Cookbooks for Beginners
I’ve always loved cookbooks. To be fair, I now trawl them more for ideas and techniques rather than make a whole recipe as written, but I find them endlessly fascinating. That’s why I was quite excited when my esteemed mother in law handed me The Cook’s Apprentice. I own and worship the bible of Australian kitchens, The Cooks Companion. It is more reference guide than collection of recipes, I doubt I’ve read every page, but before google, the EpiCurious YouTube channel and Tasty FB videos, it was essential if I wanted to know something or test something or look something up.
I was super keen to see what Stephanie Alexander had done for the novice cook. Back when I thought cooking was packet stroganoff mix and some mashed potato (to be fair it was always X + mashed potato), I was right into The Naked Chef, and I was gifted his first cookbook. For a novice it was brilliant, simple, fresh, easy recipes that didn’t need a heap of gear to cook, which was good, because our share house had more scotch glasses than frying pans. I was hoping The Cooks Apprentice would be like the reference version of that, something to give to a young person fresh out of home interested in cooking for themselves, full of pared down recipes, simple gear and hacks that give you impressive results with bugger all effort. Uhhh no.

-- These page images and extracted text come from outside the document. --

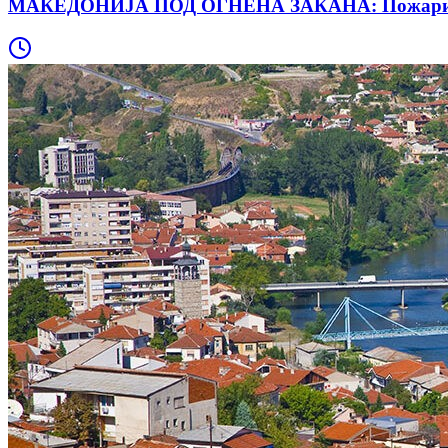
МАКЕДОНИЈА ПОД ОГНЕНА ЗАКАНА: Пожари на пов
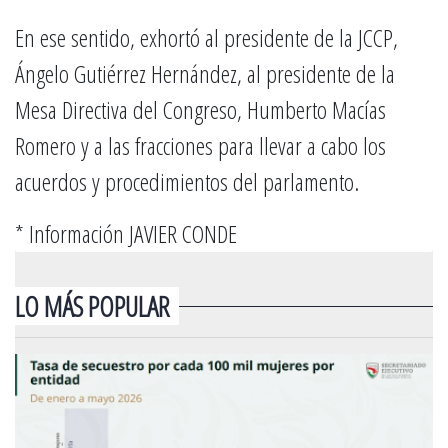
En ese sentido, exhortó al presidente de la JCCP,
Ángelo Gutiérrez Hernández, al presidente de la
Mesa Directiva del Congreso, Humberto Macías
Romero y a las fracciones para llevar a cabo los
acuerdos y procedimientos del parlamento.
* Información JAVIER CONDE
LO MÁS POPULAR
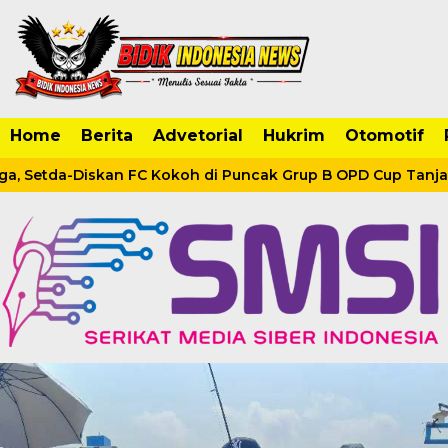
Home
Berita
Advetorial
Hukrim
Otomotif
ga, Setda-Diskan FC Kokoh di Puncak Grup B OPD Cup Tanjab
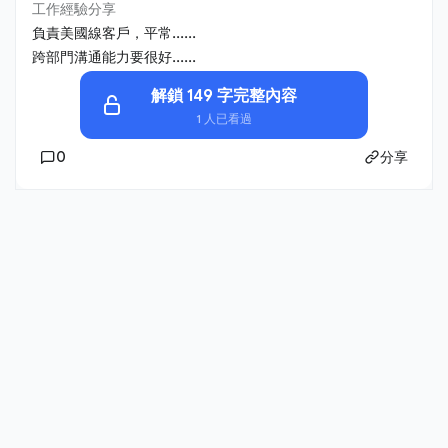
工作經驗分享
負責美國線客戶，平常......
跨部門溝通能力要很好......
解鎖 149 字完整內容
1 人已看過
0
分享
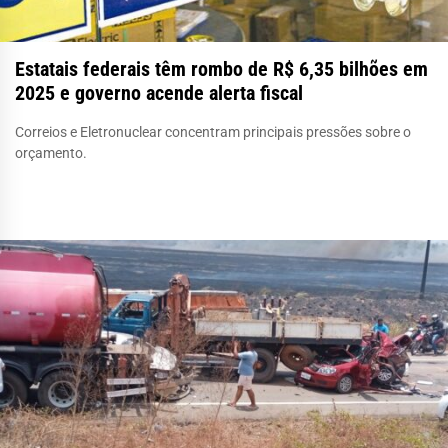
Estatais federais têm rombo de R$ 6,35 bilhões em
2025 e governo acende alerta fiscal
Correios e Eletronuclear concentram principais pressões sobre o
orçamento.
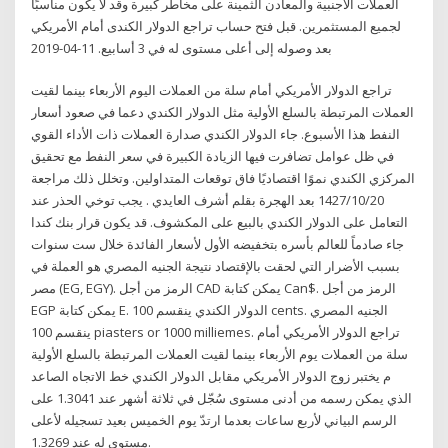
العملات الأجنبية والمعادن الثمينة على مخاطر كبيرة وقد لا يكون مناسبًا
لجميع المستثمرين. قبل فتح حساب تراجع الدولار الكندى أمام الأمريكي
بعد وصوله إلى أعلى مستوى له في 3 أسابيع. 11-04-2019
تراجع الدولار الأمريكي أمام سلة من العملات اليوم الأربعاء بينما لقيت
العملات المرتبطة بالسلع الأولية مثل الدولار الكندي دعما في صعود أسعار
النفط هذا الأسبوع. جاء الدولار الكندي صدارة العملات ذات الأداء القوي
في ظل عوامل تضافرت فيها الزيادة الكبيرة في سعر النفط مع تحقيق
المركزي الكندي نموًا اقتصاديًا فاق توقعات المتداولين. وتخلل ذلك مراجعة
20‏‏/10‏‏/1427 بعد الهجرة بقلم أشرف العايدي . يجب توخي الحذر عند
التعامل على الدولار الكندي بالبيع على المكشوف. قد يكون قرار بنك كندا
جاء صادماً للعالم بأسره بتخفيضه الأول لأسعار الفائدة خلال ست سنوات
بسبب الأضرار التي لحقت بالإقتصاد نتيجة الجنيه المصري هو العملة في
مصر (EG, EGY). الرمز من أجل CAD يمكن كتابة Can$. الرمز من أجل
EGP يمكن كتابة E. الدولار الكندي ينقسم 100 cents. الجنيه المصري
ينقسم 100 piasters or 1000 milliemes. تراجع الدولار الأمريكي أمام
سلة من العملات يوم الأربعاء بينما لقيت العملات المرتبطة بالسلع الأولية
م يختبر زوج الدولار الأمريكي مقابل الدولار الكندي خط الاتجاه الصاعد
الذي يمكن رسمه من أدنى مستوى سُجّل في ثلاثة أشهر عند 1.3041 على
الرسم البياني لأربع ساعات بعدما ارتدّ يوم الخميس بعيد تسجيله لأعلى
مستوى له عند 1.3269.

My heart sank when I read the very first two pages of ‘essential gear’. Two pages. TWO PAGES OF ESSENTIAL GEAR WHAT IS THIS MADNESS. Multiple frypans, obscure bits of kit I still don’t own, heavy duty ceramic bakeware, it would’ve cost you a couple of grand easy to buy everything on the list. it was a disaster zone and things were not going to get better. I flipped through the book, stopping on random recipes for things I knew well. Mayonnaise was about 22 instructions longer than it needed to be, most people would have given up just looking at all the steps. Bechamel sauce was bafflingly complicated. I was genuinely crestfallen. This book would do the complete opposite of what it was intended to, it was for some rich kid who’d been cooking with a ten thousand dollar oven and Le Cresuet cookware, not a thirty buck Aldi French pan and electric stove with only one good element.
So I’m going to do it myself. Here of course, no one is silly enough to get me to write a book. I’ll list what I think is the essential gear and what you do with it, The things I love so much I have them wrapped up in a knife roll rattling about the back of the Ute on the off chance someone asks me to cook in their kitchen. The recipes I’ve read and been taught and found that are quick and foolproof. The little things that make a home cooked meal worth doing. I might even ask a few mates to pitch in, because let’s face it, everything in the kitchen is a remix and all my ideas are far from original. Feel free to send me yours so I can steal those too.
In the end it’s about enjoying cooking and when you start out, you don’t need to be intimidated, you need a few things you can do well and taste awesome, so let’s do that.